By the age of twelve, I finally had a good cry about my loss when it struck me that 19 was too young of an age to die. My big brother had so much more to give and his passing left a huge void in my life. I was inspired to be a better son and try to fill the void for my parents.
In December of 1980, I was stunned by the news that John Lennon had been shot. I wanted to be a rock star, but my weak guitar skills and weaker singing voice forced me to choose a different path. I had just made the decision to go to college after a semester break. Graduating high school, the last thing I wanted was four years of college followed by a boring 9-to-5 job. My heroes were musicians and I wanted to inspire people like they had inspired me. The death of Lennon ripped a huge void in my life. He was who I wanted to be—unconventional, a person who changed the world. He was back in the studio recording music and had so much more to give us. John was too young to die. I was inspired to find a way to change the world in my own way even if it wasn't on a stage.
In March of 1984, my father died. I was 21, newly married, and ready to show my personal hero what I could do when he left me. This void was cavernous. He was 60 years old and too young to die. My dad's scope of influence was much smaller than Lennon's, but to me he was just as inspiring. He challenged me to be smarter, stronger, and to take risks in life. I lived to make him proud of me.
His funeral was followed by a proper Irish wake, which meant dozens of family and friends raising a glass to Fran Hoctor and telling stories of his life—I was too angry to join in much of it. Later that day, I got a call that my Macintosh had arrived and I should come pick it up. It felt wrong to be excited, but I couldn't help it. I had spent the last three months waiting for this and had become fascinated by the story of Steve Jobs and his pirate group at Apple who created this computer.

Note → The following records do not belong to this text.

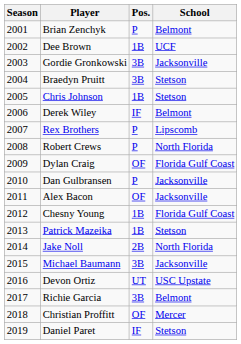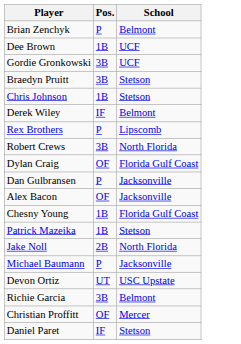- column: Season | 2001 | 2002 | 2003 | 2004 | 2005 | 2006 | 2007 | 2008 | 2009 | 2010 | 2011 | 2012 | 2013 | 2014 | 2015 | 2016 | 2017 | 2018 | 2019
Gordie Gronkowski | School: Jacksonville -> UCF
Robert Crews | Pos.: P -> 3B
Michael Baumann | Pos.: 3B -> P
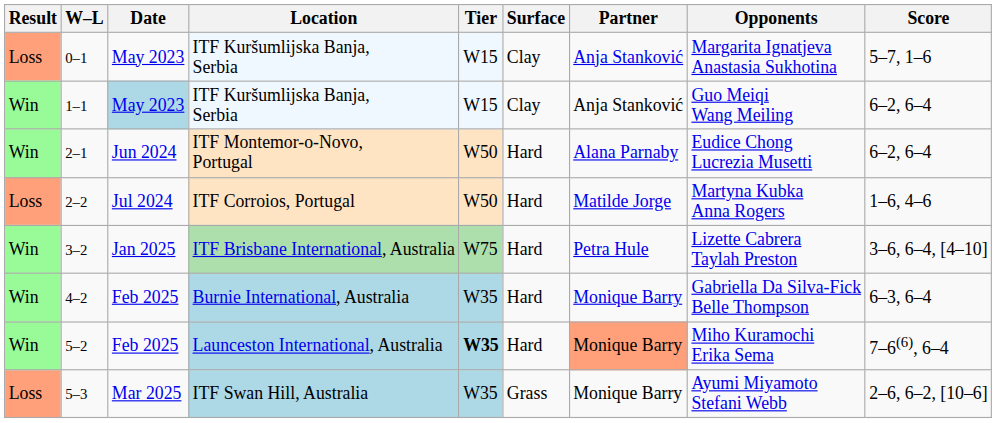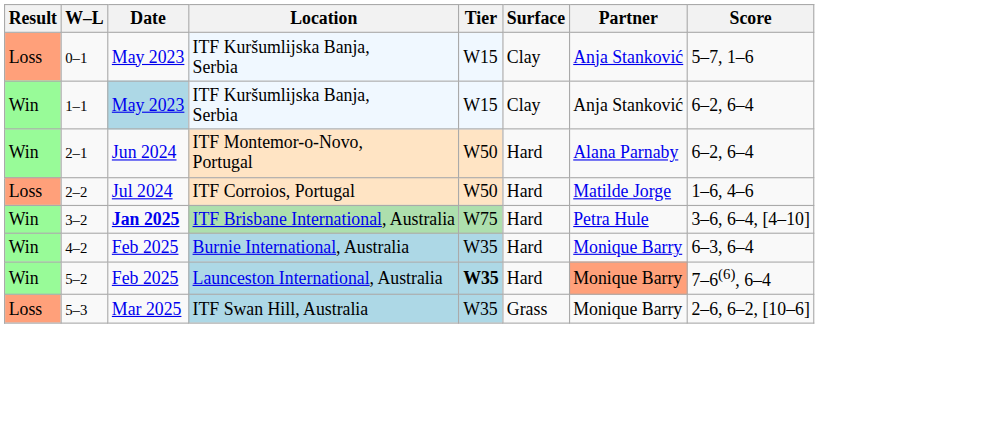- column: Opponents | Margarita Ignatjeva Anastasia Sukhotina | Guo Meiqi Wang Meiling | Eudice Chong Lucrezia Musetti | Martyna Kubka Anna Rogers | Lizette Cabrera Taylah Preston | Gabriella Da Silva-Fick Belle Thompson | Miho Kuramochi Erika Sema | Ayumi Miyamoto Stefani Webb
3–2 | Date: normal -> bold
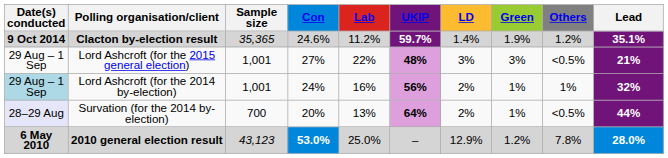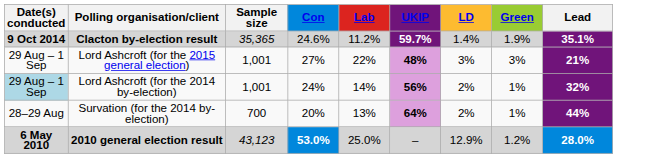- column: Others | 1.2% | <0.5% | 1% | <0.5% | 7.8%
Lord Ashcroft (for the 2014 by-election) | Lab: 16% -> 14%
Survation (for the 2014 by-election) | Date(s) conducted: lavender background -> no background
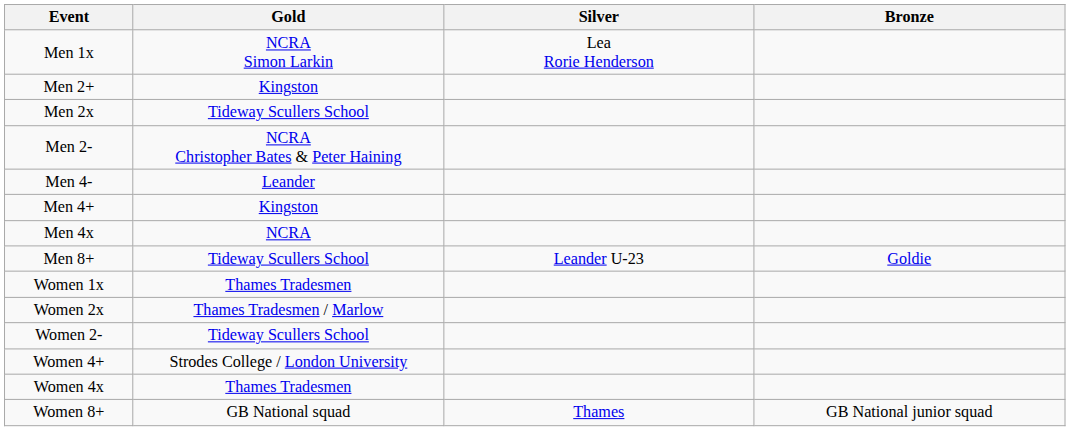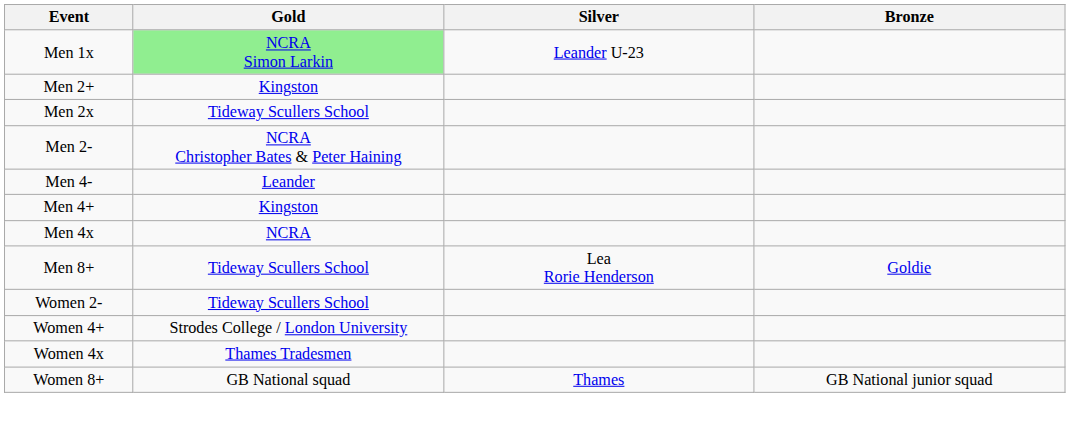Men 1x | Gold: no background -> lightgreen background
Men 1x | Silver: Lea Rorie Henderson -> Leander U-23
Men 8+ | Silver: Leander U-23 -> Lea Rorie Henderson
- row: Women 1x | Thames Tradesmen
- row: Women 2x | Thames Tradesmen / Marlow
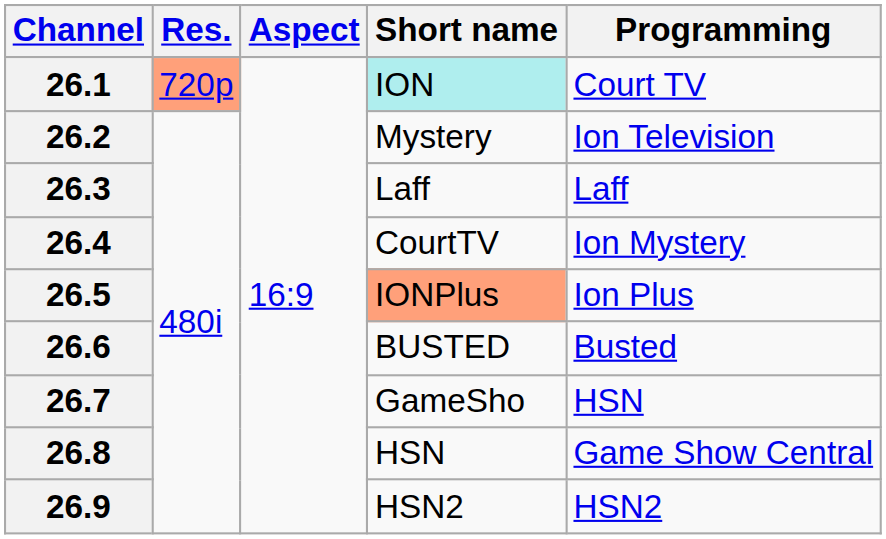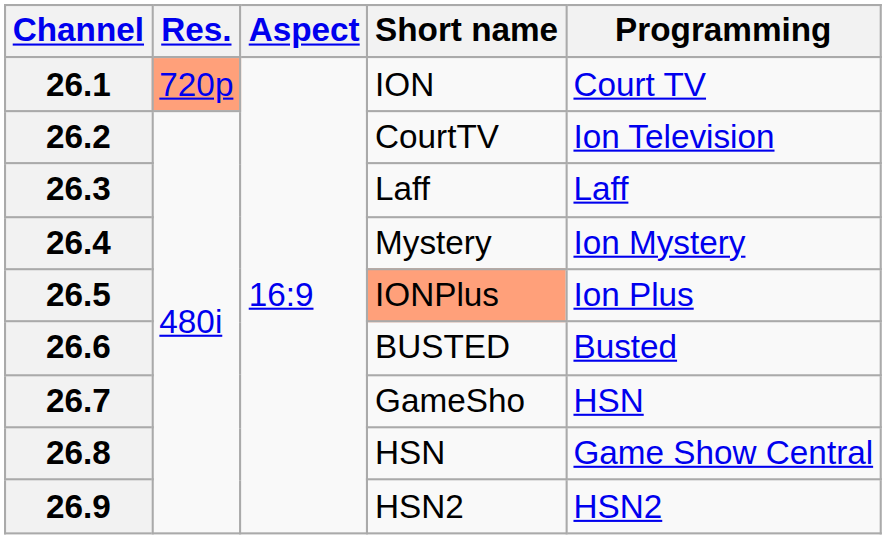26.1 | Short name: paleturquoise background -> no background
26.2 | Short name: Mystery -> CourtTV
26.4 | Short name: CourtTV -> Mystery
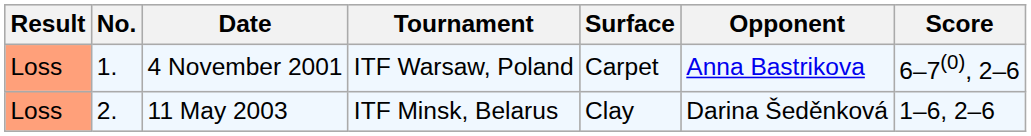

When Jobs stepped down from his CEO role, I knew he didn't have too much longer to live, but I thought we would get a year or two more from him. When I heard the news of his death yesterday, a new void ripped open for me. Steve had inspired me to create better software, to be a better leader, to inspire a team to create something that could change the world. He made me want to make a positive dent in the universe. And like the others, he had more to give us and was too young to die.
Steve was not a perfect man, but then neither were my other heroes. Inspiration doesn't come from perfection. Instead, it comes from the impact that someone makes in your life. Each of these men that died impacted my life deep enough to change my direction. They all inspired me and for that I owe each of them. My repayment will continue to be how I live my life.
Thanks to my brother and my dad, I have a deep love of family, the understanding that moments spent together are precious, and to not assume I will have time later to apologize. Thanks to John, I have a deep love of music and an understanding of how words and notes can move people to action. Thanks to Steve, I have a software company to run today. I will do what I can to honor his vision and create something great—maybe something that can change the world.